Tayvan'ı kendi toprağı olarak gören Çin, ada ile birleşme arzusunu her fırsatta dile getiriyor.
ABD ise Tayvan'ın yanında olduğunu ilan ederek, desteğini çeşitli kademelerde sergiliyor.
Tayvan'a 345 milyon dolarlık askeri yardım
Başkan Joe Biden, ABD ordusunun kendi envanterinden Tayvan'a yapacağı, savunma malzemelerinin yanı sıra askeri eğitim ve öğretimi kapsayan 345 milyon dolarlık askeri yardımı duyurmuştu.
ABD'li birçok Kongre üyesi, Tayvan'a silah satışı konusunda yönetime baskı yapıyordu.
Pekin yönetimi, ABD’nin Tayvan’a 345 milyon dolarlık askeri desteğinin Pekin’in adayla birleşme iradesini kıramayacağını açıkladı.
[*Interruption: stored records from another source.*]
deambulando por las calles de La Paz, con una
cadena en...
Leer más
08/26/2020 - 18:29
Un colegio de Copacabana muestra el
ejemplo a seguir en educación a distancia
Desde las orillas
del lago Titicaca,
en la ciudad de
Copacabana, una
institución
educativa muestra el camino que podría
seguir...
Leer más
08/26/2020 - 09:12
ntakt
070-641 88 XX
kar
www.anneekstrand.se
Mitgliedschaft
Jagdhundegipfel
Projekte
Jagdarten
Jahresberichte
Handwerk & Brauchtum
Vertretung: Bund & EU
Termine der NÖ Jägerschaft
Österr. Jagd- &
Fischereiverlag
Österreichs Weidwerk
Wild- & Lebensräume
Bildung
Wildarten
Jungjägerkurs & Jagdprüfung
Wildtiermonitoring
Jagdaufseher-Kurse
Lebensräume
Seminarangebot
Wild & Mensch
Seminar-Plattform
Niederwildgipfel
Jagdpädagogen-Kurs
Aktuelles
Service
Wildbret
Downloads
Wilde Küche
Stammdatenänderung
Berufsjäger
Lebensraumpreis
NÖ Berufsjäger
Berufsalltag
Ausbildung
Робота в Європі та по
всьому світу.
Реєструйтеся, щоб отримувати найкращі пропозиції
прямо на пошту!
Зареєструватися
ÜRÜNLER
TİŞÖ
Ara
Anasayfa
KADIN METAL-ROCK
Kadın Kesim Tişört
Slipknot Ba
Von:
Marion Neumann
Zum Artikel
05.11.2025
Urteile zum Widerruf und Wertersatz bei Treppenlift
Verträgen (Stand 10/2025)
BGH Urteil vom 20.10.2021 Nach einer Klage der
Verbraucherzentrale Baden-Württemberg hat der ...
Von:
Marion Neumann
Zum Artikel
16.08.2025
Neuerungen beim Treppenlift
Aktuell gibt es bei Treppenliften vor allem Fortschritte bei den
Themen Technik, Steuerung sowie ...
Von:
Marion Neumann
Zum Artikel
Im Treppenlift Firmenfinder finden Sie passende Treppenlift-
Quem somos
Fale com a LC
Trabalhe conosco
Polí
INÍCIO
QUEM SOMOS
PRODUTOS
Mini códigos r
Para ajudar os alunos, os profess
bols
"Yeniden birleşme irademizi sarsmayacak"
Çin’in Tayvan İşleri Ofisi Sözcüsü Chen Binhua, ABD’yi, Tayvan’ı bir mühimmat deposuna çevirmekle suçlayarak şu ifadeleri kullandı:
'Ne sıradan halktan toplanan vergiler ne Tayvanlı ayrılıkçı güçlerin harcadıkları paralar ne de ABD’nin gönderdiği silahlar Tayvan sorununu çözme kararlılığımızı ve adanın ana vatanımızla yeniden birleşmesini gerçekleştirmek konusundaki kararlı irademizi sarsmayacaktır.'
ABD’nin eylemlerinin Tayvan’ı bir barut fıçısına çevirdiğini savunan Chen, bu tür hareketlerin Tayvan Boğazı’ndaki savaş olasılığını yükselttiğini vurguladı.
Tayvan ve Çin
Çin'de 1949'da Mao Zıdong'un iktidara gelmesi üzerine ülkedeki milliyetçi iktidarın kurucusu Çan Kayşek (Chiang, Kai-shek) ve bazı hükümet üyeleri, Tayvan'a yerleşip 1912'de kurulan "Çin Cumhuriyeti"nin adada devam ettiğini ileri sürerek bağımsızlık ilan etmiş, bu girişim Çin tarafından kabul edilmemişti.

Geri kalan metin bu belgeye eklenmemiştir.